I often witnessed a phenomenon among travelers who would visit the city in China where I lived for fifteen years. Encounters which would inevitably result in some wide eyed visitor complaining to me about how they had not expected China to have Wal Marts or Starbucks, and then asking me where they could go to see the “real China.”
For those of us who lived in China, the idea that the China we called home might somehow be less authentic than say, a village in a mist shrouded mountain, was somewhat laughable. If that was the real China, then was the China where I made my home somehow a “fake” China?
Of course what these travelers meant was that they expected China to meet their own expectations, often steeped in Orientalism, for a more “exotic” China. They wanted a China that was decidedly “East” to their “West,” something different and other. While they could accept that Chinese people wore jeans and t-shirts rather than qipao and high collared shirts, the fact that there was a Wal-Mart smack dab in the middle of the city was a bridge too far. China, they would proclaim, was being ruined by the West.
While I could appreciate concerns over cultural imperialism, the travelers rarely were concerned about that. Afterall, the same people who decried Wal-Mart in the city center would raise holy hell if their hotel had a squat toilet. The concessions that China was allowed to make to Western culture were the ones that made their lives more convenient. Above all, China itself should not interfere with the foreign traveler’s idealized version of China. China was to exist perpetually as it existed in the travelers minds – the exotic fantasy of mist covered mountains, kung-fu masters, ancient temples, peaked roofs – regardless of what the Chinese themselves wanted. The Chinese actually find Wal-Mart convenient and want to shop there? They enjoy their lattes? Too bad.

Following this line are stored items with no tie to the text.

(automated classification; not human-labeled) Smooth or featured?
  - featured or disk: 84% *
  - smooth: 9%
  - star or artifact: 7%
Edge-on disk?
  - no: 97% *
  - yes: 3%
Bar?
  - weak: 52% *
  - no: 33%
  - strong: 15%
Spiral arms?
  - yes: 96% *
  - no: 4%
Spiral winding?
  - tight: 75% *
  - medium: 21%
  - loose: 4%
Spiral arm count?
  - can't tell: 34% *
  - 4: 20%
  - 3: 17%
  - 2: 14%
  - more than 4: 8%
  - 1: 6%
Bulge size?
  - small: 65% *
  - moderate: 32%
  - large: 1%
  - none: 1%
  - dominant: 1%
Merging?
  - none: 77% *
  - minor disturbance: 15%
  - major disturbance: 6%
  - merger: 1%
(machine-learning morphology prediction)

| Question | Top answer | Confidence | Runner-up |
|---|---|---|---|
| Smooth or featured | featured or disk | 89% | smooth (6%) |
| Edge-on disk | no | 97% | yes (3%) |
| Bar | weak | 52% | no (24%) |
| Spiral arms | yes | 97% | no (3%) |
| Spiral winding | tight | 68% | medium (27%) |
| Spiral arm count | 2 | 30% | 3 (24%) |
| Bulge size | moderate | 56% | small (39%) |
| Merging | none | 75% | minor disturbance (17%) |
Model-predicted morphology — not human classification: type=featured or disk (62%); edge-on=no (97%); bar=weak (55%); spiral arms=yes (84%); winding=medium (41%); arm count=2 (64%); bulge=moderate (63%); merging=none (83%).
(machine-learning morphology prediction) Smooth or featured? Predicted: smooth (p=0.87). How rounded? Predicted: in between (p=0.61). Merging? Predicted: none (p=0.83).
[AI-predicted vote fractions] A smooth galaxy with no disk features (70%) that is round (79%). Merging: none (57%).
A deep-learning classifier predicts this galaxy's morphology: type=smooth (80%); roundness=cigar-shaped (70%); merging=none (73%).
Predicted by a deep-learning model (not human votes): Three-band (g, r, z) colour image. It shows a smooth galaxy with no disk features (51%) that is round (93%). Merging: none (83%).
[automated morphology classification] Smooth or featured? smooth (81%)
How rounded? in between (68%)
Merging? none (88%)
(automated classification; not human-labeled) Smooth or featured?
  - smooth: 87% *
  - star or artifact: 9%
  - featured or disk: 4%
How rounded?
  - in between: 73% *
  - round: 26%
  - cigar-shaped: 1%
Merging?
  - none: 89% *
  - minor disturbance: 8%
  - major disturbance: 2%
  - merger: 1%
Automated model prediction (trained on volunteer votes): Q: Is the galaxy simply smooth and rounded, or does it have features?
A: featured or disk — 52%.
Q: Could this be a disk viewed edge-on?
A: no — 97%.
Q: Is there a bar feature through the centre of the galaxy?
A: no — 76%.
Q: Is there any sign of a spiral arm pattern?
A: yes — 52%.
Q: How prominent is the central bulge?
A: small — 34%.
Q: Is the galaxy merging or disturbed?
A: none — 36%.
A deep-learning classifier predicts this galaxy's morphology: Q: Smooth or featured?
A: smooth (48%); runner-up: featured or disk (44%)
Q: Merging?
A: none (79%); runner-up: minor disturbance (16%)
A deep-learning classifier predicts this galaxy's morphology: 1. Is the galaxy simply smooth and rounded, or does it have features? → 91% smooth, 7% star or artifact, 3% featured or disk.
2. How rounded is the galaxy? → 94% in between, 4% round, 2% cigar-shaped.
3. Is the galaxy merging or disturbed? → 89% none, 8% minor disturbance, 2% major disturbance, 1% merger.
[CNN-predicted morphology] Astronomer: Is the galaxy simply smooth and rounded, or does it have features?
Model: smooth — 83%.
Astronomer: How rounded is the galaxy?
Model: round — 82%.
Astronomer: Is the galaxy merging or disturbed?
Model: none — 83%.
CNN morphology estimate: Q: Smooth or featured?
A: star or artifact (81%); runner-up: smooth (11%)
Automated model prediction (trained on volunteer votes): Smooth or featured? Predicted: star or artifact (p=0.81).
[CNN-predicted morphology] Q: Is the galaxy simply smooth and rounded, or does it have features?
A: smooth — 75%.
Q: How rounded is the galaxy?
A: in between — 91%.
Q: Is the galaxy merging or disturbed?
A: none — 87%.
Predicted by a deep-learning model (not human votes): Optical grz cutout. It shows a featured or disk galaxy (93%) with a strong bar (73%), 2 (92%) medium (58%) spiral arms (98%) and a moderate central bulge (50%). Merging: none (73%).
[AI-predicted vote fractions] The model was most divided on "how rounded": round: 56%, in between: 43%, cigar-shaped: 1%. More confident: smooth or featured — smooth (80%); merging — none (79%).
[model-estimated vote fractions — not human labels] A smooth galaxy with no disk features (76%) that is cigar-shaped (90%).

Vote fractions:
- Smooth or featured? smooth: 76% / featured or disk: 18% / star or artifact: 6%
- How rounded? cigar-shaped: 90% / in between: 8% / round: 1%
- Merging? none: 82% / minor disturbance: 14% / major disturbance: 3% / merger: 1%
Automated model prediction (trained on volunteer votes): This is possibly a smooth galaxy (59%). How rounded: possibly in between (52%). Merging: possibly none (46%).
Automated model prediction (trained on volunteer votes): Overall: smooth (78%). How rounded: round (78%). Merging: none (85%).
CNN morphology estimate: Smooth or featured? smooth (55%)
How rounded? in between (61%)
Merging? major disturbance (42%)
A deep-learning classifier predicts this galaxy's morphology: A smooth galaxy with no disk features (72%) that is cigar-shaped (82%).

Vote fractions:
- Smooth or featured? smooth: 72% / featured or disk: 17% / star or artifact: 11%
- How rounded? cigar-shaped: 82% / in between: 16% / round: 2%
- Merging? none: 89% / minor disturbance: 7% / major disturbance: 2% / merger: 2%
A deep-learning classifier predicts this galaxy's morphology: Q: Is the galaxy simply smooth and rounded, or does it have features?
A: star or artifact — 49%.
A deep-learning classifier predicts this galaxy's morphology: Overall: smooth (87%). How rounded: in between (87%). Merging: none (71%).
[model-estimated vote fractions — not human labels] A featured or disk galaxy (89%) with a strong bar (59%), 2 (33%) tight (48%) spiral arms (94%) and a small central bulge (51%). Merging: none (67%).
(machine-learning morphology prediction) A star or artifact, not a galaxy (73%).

China exists for the foreign travelers consumption, not as a place in and of itself.
This is the problem with the idea of authenticity. Recently in the book community we’ve seen reviews which criticize books written by non-white authors for not being instructive enough. What these reviews say, in essence, is that the culture and people depicted in the book do not get to exist as they are, but instead exist for the edification of the white reader. If a Chinese-American book does not depict a generational struggle, or describe Chinese food in loving detail, it is not “Chinese” enough, even though Chinese-Americans have varied experiences and are not a monolith. Just as China itself has no obligation to exist to serve the orientalist expectations of the foreign traveler, the Chinese-American (or Indian-American, Arab-American) writer has no obligation to exoticize their own culture for the entertainment of white readers.
I grew up reading Amy Tan’s novels, and of course the influence she has had on American literature, and the doors she opened for Asian-American writers are undeniable. However, as I grew older, and especially after I lived in China, I started to become a bit uncomfortable with the way white Americans would discuss her books. Amy Tan writes, for the most part, about the China of old. Her stories are evocative of those mist covered mountains, and call forth a sense of the “mystical orient.” Critical analysis of Tan’s work has accused her of self-Orientalism, and while it is a heavy criticism, I think it is hard to deny that Tan’s work is certainly, on some level, influenced by the way China is viewed though the the Western gaze. Still, she was a trailblazer for Asian-American literature, and writing at a time when the West barely viewed China at all, and when it died, it was undeniably through our own orientalist gaze.
Nowadays, however, Chinese-American writers are much more widely published, from YA romcoms like Loveboat Taipei, to literary fiction such as The Tea Girl of Hummingbird Lane, to fantasy such as The Poppy War. Chinese-American literature does not have a mold that it must fit, any more than China itself has a mold it must fit. Readers who would criticize a book for not being “cultural” enough are missing the point. Chinese culture in 2020 is Starbucks and Burger King just as much as it is Didi and WeChat, just as much as it is also, still, mist shrouded mountains and 5000 years of history. And non-white literature too, can be everything that white literature is, as well as many things that it is not. If you find yourself questioning the “authenticity” of a book you are reading, remember, there is no such thing as authentic culture. The idea of “authentic” culture is based upon expectations heaped upon that culture by outsiders. Culture simply is, and it cares nothing for your expectations.